Friday 6 April 2012

A Decade In The Life


Here's an interesting list: the Rolling Stone Top Ten Songs Of The Sixties

Good list, and I guess all pretty much predictable. You quickly see that we have the usual, expected suspects, and they each get one tune (except The Beatles and Stones, who get two, and that's fair).

Here's the list:
1. Like A Rolling Stone - Dylan
2. A Day In The Life - The Beatles
3. Satisfaction - Stones
4. Gimme Shelter - Stones
5. My Generation -The Who
6. Light My Fire - The Doors
7. Hey Jude - The Beatles
8. Whole Lotta Love - Zeppelin
9. All Along The Watchtower - Hendrix
10. God Only Knows - Beach Boys

No point in debating relative placement. They are all wonderful songs (except God Only Knows, and, and, well only He does).

You could have pretty much guaranteed which groups would have been represented. What's interesting is which songs got selected. Satisfaction? Watchtower? Whole Lotta Love? Zero surprise factor.

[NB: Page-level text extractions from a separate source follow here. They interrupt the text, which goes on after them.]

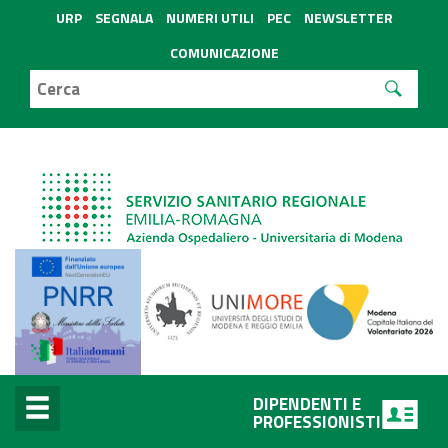
URP
SEGNALA
NUMERI UTILI
PEC
NEWSLETTER
COMUNICAZIONE
DIPENDENTI E
PROFESSIONISTI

Gimme Shelter? Nice, especially since it came so late. But it certainly captured the downer mood that undid the Woodstock high and kicked us into the 70's.

My Generation? Classic Rock radio revisionism. No one listened to this song when it first came out. OK, they did, and it was respected, but it wasn't as big or influential at the time as I Can See For Miles or Pinball Wizard.

Hey Jude? Sure. #1 for a zillion weeks. A Day In The Life? Nice. Trippy. Best representation of The Fab at their psychedelic best. But She Loves You started everything. And tunes like Day Tripper summed up what set them apart from everyone, why everything else was second best.

Like A Rolling Stone? If you asked me to pick one song that best represented the 60's I might just pick this one. But it feels like more revisionism to me. Ya, there's the legendary booing at Newport and all that, but it didn't get played much (at least initially). Sure, it marked Dylan's transition from folk to rock, but in the end it feels arbitrary. Blowing In The Wind or The Times They Are A Changing are better representations of what was happening at the time.

So, the thing is this was a reader's poll. And it's the voice of the people and the people are never wrong. The real thing is, how much have we all been manipulated by what we constantly hear, by what we're told to remember?

If you had done a poll on January 1, 1970, you probably would have got the same artists. Not sure you would have got the same songs.